### Challenge A
Can you duplicate the mailing-list excerpt about the sampler palette and libva word for word, in full?

### Source passage

That's a good point.  3DSTATE_SAMPLER_PALETTE_LOAD and the A8P8/indexed 
formats aren't used by Mesa or xf86-video-intel, but it looks like they might 
be used by libva.

Can someone confirm that libva does use the sampler palette?

If they do, what do we do about it?

--Ken
Ville Syrjälä Oct. 30, 2014, 11:01 a.m. UTC | #4
On Thu, Oct 30, 2014 at 02:32:40AM -0700, Kenneth Graunke wrote:
> On Thursday, October 30, 2014 11:00:51 AM Ville Syrjälä wrote:
> > On Thu, Oct 30, 2014 at 10:50:03AM +0200, Ville Syrjälä wrote:
> > > On Wed, Oct 29, 2014 at 03:12:43PM -0700, Kenneth Graunke wrote:
> > > > Haswell significantly improved the performance of sampler_c messages,
> > > > but the optimization appears to be off by default.  Later platforms
> > > > remove this bit, and apparently always enable the optimization.

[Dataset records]

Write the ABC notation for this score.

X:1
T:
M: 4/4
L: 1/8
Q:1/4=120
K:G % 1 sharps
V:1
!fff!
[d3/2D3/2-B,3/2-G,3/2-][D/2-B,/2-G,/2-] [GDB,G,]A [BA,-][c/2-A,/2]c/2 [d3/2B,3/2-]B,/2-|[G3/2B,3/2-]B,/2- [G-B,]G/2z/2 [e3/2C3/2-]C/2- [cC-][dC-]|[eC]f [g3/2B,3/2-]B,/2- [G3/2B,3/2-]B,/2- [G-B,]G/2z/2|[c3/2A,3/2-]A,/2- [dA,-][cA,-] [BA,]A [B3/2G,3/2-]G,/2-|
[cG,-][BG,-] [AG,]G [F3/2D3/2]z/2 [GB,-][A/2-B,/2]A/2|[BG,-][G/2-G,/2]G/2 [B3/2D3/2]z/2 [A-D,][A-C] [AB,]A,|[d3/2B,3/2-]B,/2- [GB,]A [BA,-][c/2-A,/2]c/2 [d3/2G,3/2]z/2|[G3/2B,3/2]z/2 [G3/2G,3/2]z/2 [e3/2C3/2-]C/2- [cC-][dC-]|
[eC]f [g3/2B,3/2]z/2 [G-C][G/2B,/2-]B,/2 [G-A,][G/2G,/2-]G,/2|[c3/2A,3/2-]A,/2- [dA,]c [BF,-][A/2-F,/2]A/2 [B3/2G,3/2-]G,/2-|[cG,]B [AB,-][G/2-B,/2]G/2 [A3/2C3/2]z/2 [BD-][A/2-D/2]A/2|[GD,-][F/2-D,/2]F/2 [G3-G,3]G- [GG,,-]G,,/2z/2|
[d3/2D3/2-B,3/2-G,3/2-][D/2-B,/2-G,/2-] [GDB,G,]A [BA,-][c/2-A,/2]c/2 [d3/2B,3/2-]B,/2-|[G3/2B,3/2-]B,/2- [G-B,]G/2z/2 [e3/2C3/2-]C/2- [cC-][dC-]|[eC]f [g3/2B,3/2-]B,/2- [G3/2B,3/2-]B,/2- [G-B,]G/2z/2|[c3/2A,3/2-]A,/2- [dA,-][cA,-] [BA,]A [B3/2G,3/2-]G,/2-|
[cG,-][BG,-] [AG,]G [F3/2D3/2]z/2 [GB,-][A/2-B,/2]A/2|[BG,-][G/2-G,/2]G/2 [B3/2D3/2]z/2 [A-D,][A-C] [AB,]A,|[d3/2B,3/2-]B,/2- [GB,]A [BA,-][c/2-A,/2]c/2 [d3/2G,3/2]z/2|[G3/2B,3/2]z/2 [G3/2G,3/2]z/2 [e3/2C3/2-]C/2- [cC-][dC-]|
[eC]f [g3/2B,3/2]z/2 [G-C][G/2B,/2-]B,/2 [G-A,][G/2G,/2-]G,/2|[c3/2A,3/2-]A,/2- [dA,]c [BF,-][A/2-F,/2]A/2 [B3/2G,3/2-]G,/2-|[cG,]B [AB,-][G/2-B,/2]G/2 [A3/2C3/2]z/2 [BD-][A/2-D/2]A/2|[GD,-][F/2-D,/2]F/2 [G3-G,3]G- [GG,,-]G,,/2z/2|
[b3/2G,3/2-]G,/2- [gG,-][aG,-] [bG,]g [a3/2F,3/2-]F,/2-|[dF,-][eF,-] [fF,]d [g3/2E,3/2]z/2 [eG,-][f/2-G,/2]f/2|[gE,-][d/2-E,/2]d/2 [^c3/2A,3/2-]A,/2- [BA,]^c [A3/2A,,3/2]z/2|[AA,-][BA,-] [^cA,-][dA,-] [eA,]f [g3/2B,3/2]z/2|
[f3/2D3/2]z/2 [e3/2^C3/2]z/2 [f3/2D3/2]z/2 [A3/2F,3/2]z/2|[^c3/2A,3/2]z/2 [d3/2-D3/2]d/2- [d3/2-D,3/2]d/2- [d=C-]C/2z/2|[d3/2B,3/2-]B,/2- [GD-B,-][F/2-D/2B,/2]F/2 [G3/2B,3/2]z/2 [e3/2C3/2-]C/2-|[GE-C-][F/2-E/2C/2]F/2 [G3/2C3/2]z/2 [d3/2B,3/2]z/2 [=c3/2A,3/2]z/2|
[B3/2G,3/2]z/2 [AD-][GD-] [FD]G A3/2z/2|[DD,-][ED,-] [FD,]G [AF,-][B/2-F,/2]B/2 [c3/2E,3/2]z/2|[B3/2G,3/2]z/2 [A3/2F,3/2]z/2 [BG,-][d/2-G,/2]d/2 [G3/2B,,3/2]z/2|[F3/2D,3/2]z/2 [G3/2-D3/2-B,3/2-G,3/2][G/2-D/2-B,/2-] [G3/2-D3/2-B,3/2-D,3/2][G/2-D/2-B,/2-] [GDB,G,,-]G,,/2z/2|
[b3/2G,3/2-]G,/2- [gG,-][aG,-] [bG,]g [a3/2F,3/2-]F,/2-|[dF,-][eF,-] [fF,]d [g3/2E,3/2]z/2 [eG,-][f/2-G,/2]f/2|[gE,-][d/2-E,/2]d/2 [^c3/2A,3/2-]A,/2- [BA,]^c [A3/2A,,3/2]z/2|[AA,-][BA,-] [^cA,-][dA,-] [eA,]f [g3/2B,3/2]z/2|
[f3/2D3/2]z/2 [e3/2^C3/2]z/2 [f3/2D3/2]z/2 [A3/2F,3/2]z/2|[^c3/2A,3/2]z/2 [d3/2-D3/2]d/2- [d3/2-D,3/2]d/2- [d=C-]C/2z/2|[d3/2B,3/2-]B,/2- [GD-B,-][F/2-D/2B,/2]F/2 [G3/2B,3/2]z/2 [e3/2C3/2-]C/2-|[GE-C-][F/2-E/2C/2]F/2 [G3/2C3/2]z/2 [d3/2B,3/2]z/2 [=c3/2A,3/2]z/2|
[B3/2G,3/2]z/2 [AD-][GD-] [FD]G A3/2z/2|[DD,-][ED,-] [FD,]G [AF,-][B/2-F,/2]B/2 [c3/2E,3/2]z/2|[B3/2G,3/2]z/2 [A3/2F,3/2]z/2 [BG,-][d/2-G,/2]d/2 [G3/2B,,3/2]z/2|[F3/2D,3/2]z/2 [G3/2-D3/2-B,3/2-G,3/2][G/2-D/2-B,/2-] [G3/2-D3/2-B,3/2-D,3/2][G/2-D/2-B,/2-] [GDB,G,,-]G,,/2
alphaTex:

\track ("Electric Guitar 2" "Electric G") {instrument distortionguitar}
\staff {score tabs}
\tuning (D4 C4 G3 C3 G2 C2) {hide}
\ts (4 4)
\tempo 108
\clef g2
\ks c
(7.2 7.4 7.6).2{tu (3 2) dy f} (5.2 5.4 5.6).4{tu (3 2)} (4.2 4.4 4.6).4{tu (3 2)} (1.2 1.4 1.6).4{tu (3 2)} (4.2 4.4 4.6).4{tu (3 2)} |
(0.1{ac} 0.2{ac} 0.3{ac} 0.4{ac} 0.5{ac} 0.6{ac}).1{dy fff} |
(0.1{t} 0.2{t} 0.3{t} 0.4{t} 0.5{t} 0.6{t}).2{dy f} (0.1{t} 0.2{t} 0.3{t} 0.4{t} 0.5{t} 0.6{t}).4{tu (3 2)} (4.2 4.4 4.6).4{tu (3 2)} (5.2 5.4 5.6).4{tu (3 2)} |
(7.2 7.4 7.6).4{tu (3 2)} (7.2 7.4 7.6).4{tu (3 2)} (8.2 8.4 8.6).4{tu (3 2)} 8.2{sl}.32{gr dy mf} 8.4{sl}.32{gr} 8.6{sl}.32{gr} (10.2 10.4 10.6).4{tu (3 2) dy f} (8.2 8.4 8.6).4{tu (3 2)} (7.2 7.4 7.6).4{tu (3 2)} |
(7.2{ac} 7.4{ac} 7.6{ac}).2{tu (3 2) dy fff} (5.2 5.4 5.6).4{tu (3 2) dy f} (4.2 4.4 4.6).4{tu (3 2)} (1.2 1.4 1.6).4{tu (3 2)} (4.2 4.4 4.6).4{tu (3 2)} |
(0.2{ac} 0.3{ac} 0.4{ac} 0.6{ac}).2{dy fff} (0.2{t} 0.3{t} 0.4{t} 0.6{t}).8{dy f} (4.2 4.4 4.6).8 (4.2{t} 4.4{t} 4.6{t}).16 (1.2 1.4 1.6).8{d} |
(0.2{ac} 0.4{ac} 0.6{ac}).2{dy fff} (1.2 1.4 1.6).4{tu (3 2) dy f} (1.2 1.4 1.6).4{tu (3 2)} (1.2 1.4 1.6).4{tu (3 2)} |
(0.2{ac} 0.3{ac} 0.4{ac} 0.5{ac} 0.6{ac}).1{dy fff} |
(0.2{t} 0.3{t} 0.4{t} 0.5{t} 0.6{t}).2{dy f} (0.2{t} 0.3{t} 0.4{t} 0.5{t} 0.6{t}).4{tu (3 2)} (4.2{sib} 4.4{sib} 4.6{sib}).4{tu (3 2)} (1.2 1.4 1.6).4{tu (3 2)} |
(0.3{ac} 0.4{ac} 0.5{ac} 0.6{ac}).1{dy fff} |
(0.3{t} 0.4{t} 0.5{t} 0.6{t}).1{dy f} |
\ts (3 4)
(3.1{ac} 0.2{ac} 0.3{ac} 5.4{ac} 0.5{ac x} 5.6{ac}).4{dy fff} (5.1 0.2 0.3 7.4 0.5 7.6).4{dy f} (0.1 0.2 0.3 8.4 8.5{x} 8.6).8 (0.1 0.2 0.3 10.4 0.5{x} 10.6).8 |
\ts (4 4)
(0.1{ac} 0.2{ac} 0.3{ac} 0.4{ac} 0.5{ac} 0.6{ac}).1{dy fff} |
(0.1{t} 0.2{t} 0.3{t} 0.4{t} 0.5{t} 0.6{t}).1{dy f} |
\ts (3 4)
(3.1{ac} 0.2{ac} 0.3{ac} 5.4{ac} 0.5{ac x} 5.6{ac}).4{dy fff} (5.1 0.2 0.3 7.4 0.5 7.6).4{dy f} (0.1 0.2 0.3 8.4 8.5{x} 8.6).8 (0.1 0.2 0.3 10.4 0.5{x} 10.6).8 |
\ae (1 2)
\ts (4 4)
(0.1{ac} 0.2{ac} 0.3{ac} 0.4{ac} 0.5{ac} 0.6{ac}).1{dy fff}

### Challenge B
Which lines of the records contain the string "score"? Gather each of them in full, treating case as significant.

### Full response A
That's a good point.  3DSTATE_SAMPLER_PALETTE_LOAD and the A8P8/indexed 
formats aren't used by Mesa or xf86-video-intel, but it looks like they might 
be used by libva.

Can someone confirm that libva does use the sampler palette?

If they do, what do we do about it?

--Ken
Ville Syrjälä Oct. 30, 2014, 11:01 a.m. UTC | #4
On Thu, Oct 30, 2014 at 02:32:40AM -0700, Kenneth Graunke wrote:
> On Thursday, October 30, 2014 11:00:51 AM Ville Syrjälä wrote:
> > On Thu, Oct 30, 2014 at 10:50:03AM +0200, Ville Syrjälä wrote:
> > > On Wed, Oct 29, 2014 at 03:12:43PM -0700, Kenneth Graunke wrote:
> > > > Haswell significantly improved the performance of sampler_c messages,
> > > > but the optimization appears to be off by default.  Later platforms
> > > > remove this bit, and apparently always enable the optimization.

### Full response B
Write the ABC notation for this score.
\staff {score tabs}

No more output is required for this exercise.